Draw the graph of \( y = \frac{ x - 2 } { ( x + 1) ( x + 3) } .\)
Step 0: There are no holes.
Step 1: \(y\)-intercept
\( x = 0, y = \frac{ 0-2} { (0+1)(0+3) } = \frac{ -2}{3} \).Step 2: X-intercept.
\( x-2 = 0 \Rightarrow x = 2 \).Step 3: Behavior at infinity.
Since we have a linear polynomial over a quadratic polynomial, the horizontal asymptote is \( y = 0 \).As \( x \rightarrow \infty \), \( y = \frac{ x-2} { (x+1)(x+3) } \sim \frac{ + } { (+)(+)} = + ,\) so \( y \rightarrow 0 ^+ \).
As \( x \rightarrow - \infty \), \( y = \frac{ x-2} { (x+1)(x+3) } \sim \frac{ - } { (-)(-)} = + ,\) so \( y \rightarrow 0 ^- \).Step 4: Vertical Asymptotes.
For the denominator to be 0, we have \( ( x + 1)(x+3) = 0 \), which gives us \( x = -1, x = - 3 \).
\([x = - 1]\)
As \( x \rightarrow -1 ^+ \), \( y = \frac{ x-2 } { (x+1)(x+3) } \sim \frac{ - } { (+)(+) } = - ,\) so \( y \rightarrow - \infty \).
As \( x \rightarrow -1 ^- \), \( y = \frac{ x-2} { (x+1)(x+3) } \sim \frac{ - } { (-)(+)} = + ,\) so \( y \rightarrow + \infty \).\( [x = - 3] \)
As \( x \rightarrow -3^+ \), \( y = \frac{ x-2} { (x+1)(x+3) } \sim \frac{ -}{(-)(+)} = + ,\) so \( y \rightarrow + \infty \).

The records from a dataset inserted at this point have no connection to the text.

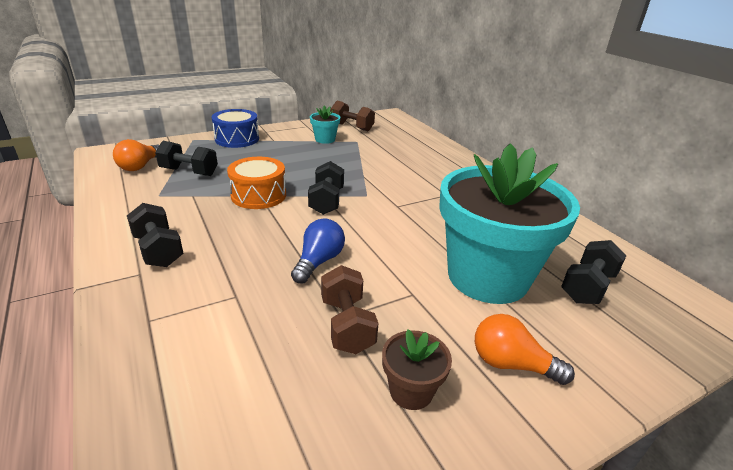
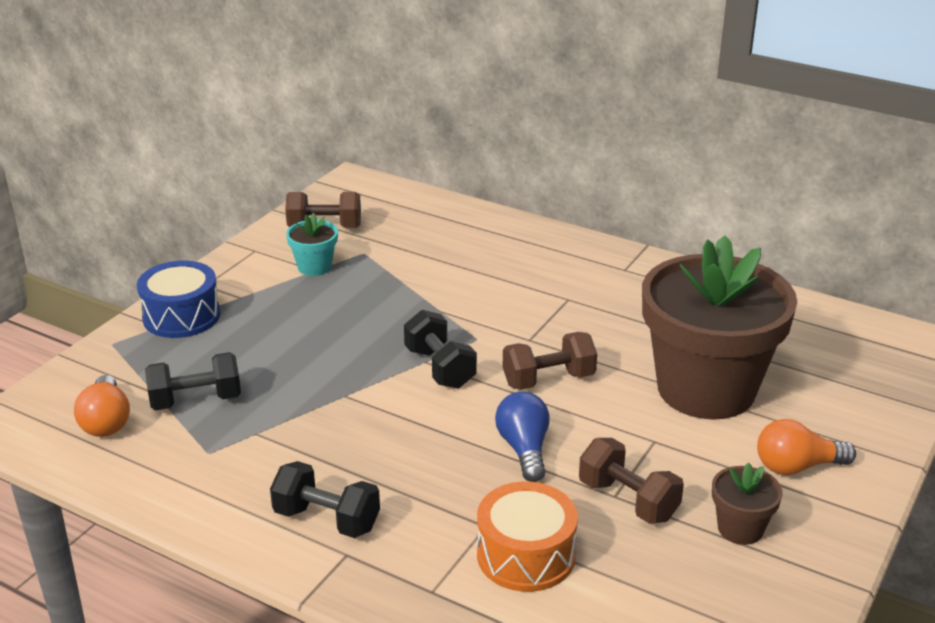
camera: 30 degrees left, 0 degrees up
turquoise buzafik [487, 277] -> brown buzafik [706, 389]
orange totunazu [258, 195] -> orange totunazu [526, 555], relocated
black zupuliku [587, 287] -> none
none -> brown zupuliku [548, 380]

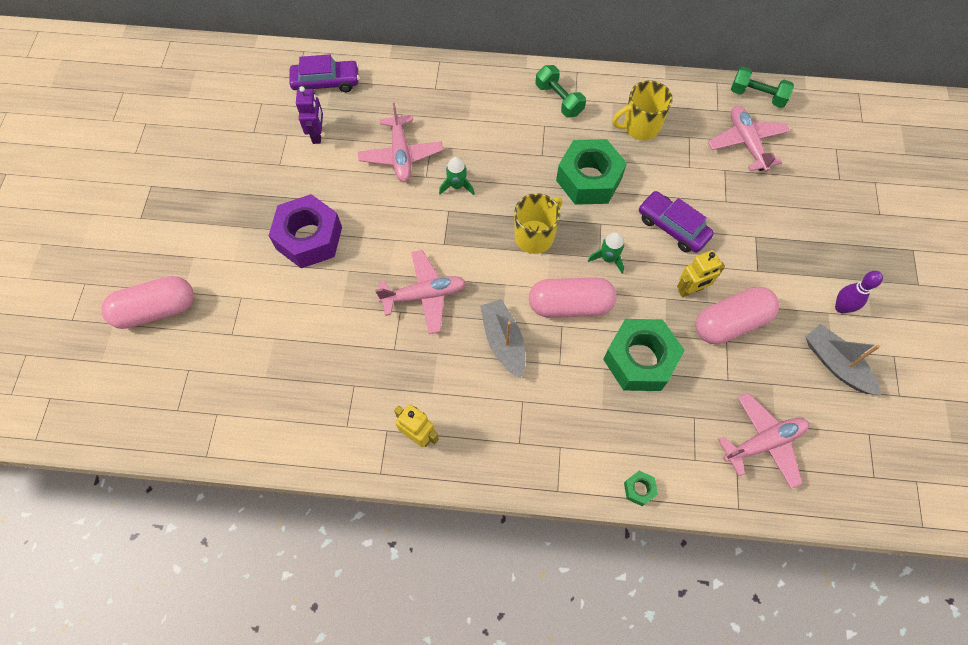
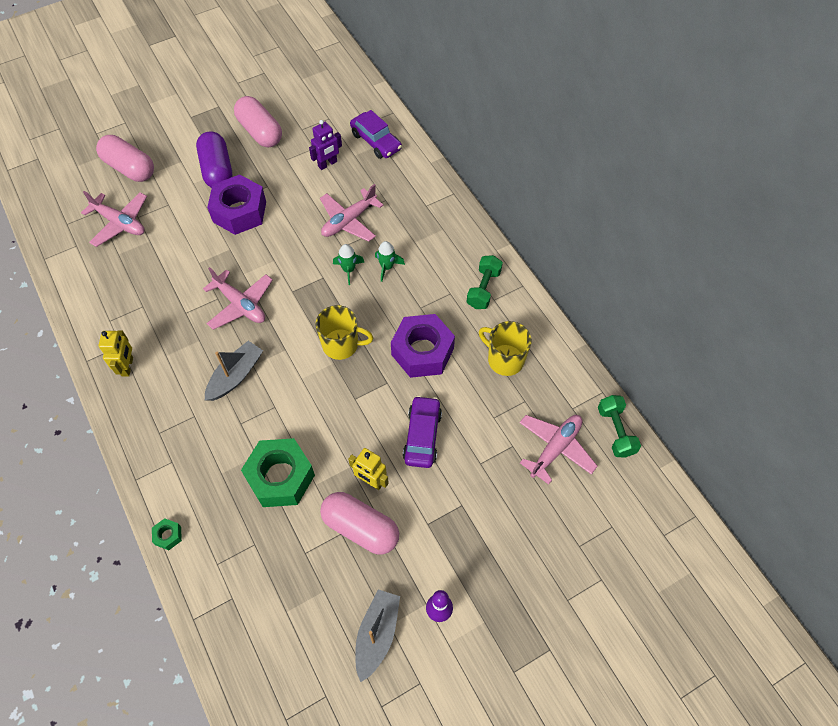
camera: 55 degrees right, 5 degrees down
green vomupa [589, 179] -> purple vomupa [422, 351]
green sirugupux [608, 258] -> green sirugupux [387, 267], relocated
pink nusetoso [570, 305] -> pink nusetoso [260, 132], relocated
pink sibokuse [763, 442] -> pink sibokuse [120, 223], relocated
none -> purple nusetoso [217, 170]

As \( x \rightarrow -3^- \), \( y = \frac{ x-2} { (x+1)(x+3) } \sim \frac{ -}{(-)(-)} = - ,\) so \( y \rightarrow - \infty \).Step 5: Plot the information (see the green arrows/points) and draw the graph (see the thick black line).
Note: If you look at the right end of the graph, we infer from the information that there must be a maximum after \( x = 2 \), and the graph stays above the \(x\)-axis the whole time, hence its shape. If this portion is hard to draw, you can plot more points to see the actual shape.
Draw the graph of
\[ y = \frac{ x + 1 } { x^2 + 1 }. \]
Step 0 : There are no holes.
Step 1 : The \(y\)-intercept is \( \frac{0 + 1 } { 0 ^2 + 1 } = 1 \).
Step 2 : The \(x\)-intercept occurs when \( x + 1 = 0 \Rightarrow x = - 1 \).
Step 3: Since we have a degree 1 polynomial over a degree 2 polynomial, the horizontal asymptote is \( y = 0 \).
As \( x \rightarrow \infty \), \( y = \frac{ x+1}{ x^2 + 1 } \sim \frac{ + } { + } = +, \) so \( y \rightarrow + \infty \).
As \( x \rightarrow - \infty \), \( y = \frac{ x+1}{ x^2 + 1 } \sim \frac{ -} { + } = +, \) so \( y \rightarrow - \infty \).Step 4: The denominator is always positive, so there are no vertical asymptotes.
Step 5: Plot the information and draw the graph.
Once again, it is hard for us to tell how the maximum and the minimum of this graph behave. For now, we have to plot additional points around these values to see what these graphs look like.
We can get a much better idea of the shape of this graph using calculus in Graphing Using Derivatives.